# PROVIDED ENTRIES start

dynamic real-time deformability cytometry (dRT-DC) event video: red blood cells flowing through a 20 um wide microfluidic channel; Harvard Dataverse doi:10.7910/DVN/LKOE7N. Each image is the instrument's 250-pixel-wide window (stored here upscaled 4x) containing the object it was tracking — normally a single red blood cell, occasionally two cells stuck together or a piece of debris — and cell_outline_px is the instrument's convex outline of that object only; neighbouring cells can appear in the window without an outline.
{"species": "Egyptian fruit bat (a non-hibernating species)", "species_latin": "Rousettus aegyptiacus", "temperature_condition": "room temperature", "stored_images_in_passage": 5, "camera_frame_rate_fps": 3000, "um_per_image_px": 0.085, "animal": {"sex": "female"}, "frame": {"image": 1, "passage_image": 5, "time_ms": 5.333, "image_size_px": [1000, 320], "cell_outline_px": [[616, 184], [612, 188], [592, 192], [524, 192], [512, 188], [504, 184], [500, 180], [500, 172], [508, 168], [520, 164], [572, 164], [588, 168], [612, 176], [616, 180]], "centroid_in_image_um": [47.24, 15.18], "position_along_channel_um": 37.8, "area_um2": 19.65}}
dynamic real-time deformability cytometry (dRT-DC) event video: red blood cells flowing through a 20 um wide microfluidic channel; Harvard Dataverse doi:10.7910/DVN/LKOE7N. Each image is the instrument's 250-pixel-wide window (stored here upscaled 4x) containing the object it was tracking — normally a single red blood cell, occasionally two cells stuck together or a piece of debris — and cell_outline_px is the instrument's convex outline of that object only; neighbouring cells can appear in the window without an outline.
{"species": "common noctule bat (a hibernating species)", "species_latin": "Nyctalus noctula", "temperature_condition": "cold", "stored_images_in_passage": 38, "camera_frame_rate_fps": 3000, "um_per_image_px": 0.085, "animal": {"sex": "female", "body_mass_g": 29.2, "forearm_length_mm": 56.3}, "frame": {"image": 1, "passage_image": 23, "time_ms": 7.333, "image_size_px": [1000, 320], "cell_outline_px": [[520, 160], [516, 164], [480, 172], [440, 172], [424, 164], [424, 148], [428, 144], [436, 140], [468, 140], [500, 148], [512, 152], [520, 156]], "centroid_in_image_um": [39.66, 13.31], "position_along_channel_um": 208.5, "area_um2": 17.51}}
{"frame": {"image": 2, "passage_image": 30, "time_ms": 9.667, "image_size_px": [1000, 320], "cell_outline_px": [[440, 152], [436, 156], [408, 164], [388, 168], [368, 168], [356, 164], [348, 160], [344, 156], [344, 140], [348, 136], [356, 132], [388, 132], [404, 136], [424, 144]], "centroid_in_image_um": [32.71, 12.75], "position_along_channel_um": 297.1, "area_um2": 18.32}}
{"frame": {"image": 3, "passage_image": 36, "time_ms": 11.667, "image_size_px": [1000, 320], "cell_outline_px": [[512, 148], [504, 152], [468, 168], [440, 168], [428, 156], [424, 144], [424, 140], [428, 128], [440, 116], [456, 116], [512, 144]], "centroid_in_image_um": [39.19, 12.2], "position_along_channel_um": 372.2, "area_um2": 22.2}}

# PROVIDED ENTRIES end

### SHORT EXERCISE:
Retype all the records, matching them exactly.

### ANSWER TO THIS PROBLEM:
dynamic real-time deformability cytometry (dRT-DC) event video: red blood cells flowing through a 20 um wide microfluidic channel; Harvard Dataverse doi:10.7910/DVN/LKOE7N. Each image is the instrument's 250-pixel-wide window (stored here upscaled 4x) containing the object it was tracking — normally a single red blood cell, occasionally two cells stuck together or a piece of debris — and cell_outline_px is the instrument's convex outline of that object only; neighbouring cells can appear in the window without an outline.
{"species": "Egyptian fruit bat (a non-hibernating species)", "species_latin": "Rousettus aegyptiacus", "temperature_condition": "room temperature", "stored_images_in_passage": 5, "camera_frame_rate_fps": 3000, "um_per_image_px": 0.085, "animal": {"sex": "female"}, "frame": {"image": 1, "passage_image": 5, "time_ms": 5.333, "image_size_px": [1000, 320], "cell_outline_px": [[616, 184], [612, 188], [592, 192], [524, 192], [512, 188], [504, 184], [500, 180], [500, 172], [508, 168], [520, 164], [572, 164], [588, 168], [612, 176], [616, 180]], "centroid_in_image_um": [47.24, 15.18], "position_along_channel_um": 37.8, "area_um2": 19.65}}
dynamic real-time deformability cytometry (dRT-DC) event video: red blood cells flowing through a 20 um wide microfluidic channel; Harvard Dataverse doi:10.7910/DVN/LKOE7N. Each image is the instrument's 250-pixel-wide window (stored here upscaled 4x) containing the object it was tracking — normally a single red blood cell, occasionally two cells stuck together or a piece of debris — and cell_outline_px is the instrument's convex outline of that object only; neighbouring cells can appear in the window without an outline.
{"species": "common noctule bat (a hibernating species)", "species_latin": "Nyctalus noctula", "temperature_condition": "cold", "stored_images_in_passage": 38, "camera_frame_rate_fps": 3000, "um_per_image_px": 0.085, "animal": {"sex": "female", "body_mass_g": 29.2, "forearm_length_mm": 56.3}, "frame": {"image": 1, "passage_image": 23, "time_ms": 7.333, "image_size_px": [1000, 320], "cell_outline_px": [[520, 160], [516, 164], [480, 172], [440, 172], [424, 164], [424, 148], [428, 144], [436, 140], [468, 140], [500, 148], [512, 152], [520, 156]], "centroid_in_image_um": [39.66, 13.31], "position_along_channel_um": 208.5, "area_um2": 17.51}}
{"frame": {"image": 2, "passage_image": 30, "time_ms": 9.667, "image_size_px": [1000, 320], "cell_outline_px": [[440, 152], [436, 156], [408, 164], [388, 168], [368, 168], [356, 164], [348, 160], [344, 156], [344, 140], [348, 136], [356, 132], [388, 132], [404, 136], [424, 144]], "centroid_in_image_um": [32.71, 12.75], "position_along_channel_um": 297.1, "area_um2": 18.32}}
{"frame": {"image": 3, "passage_image": 36, "time_ms": 11.667, "image_size_px": [1000, 320], "cell_outline_px": [[512, 148], [504, 152], [468, 168], [440, 168], [428, 156], [424, 144], [424, 140], [428, 128], [440, 116], [456, 116], [512, 144]], "centroid_in_image_um": [39.19, 12.2], "position_along_channel_um": 372.2, "area_um2": 22.2}}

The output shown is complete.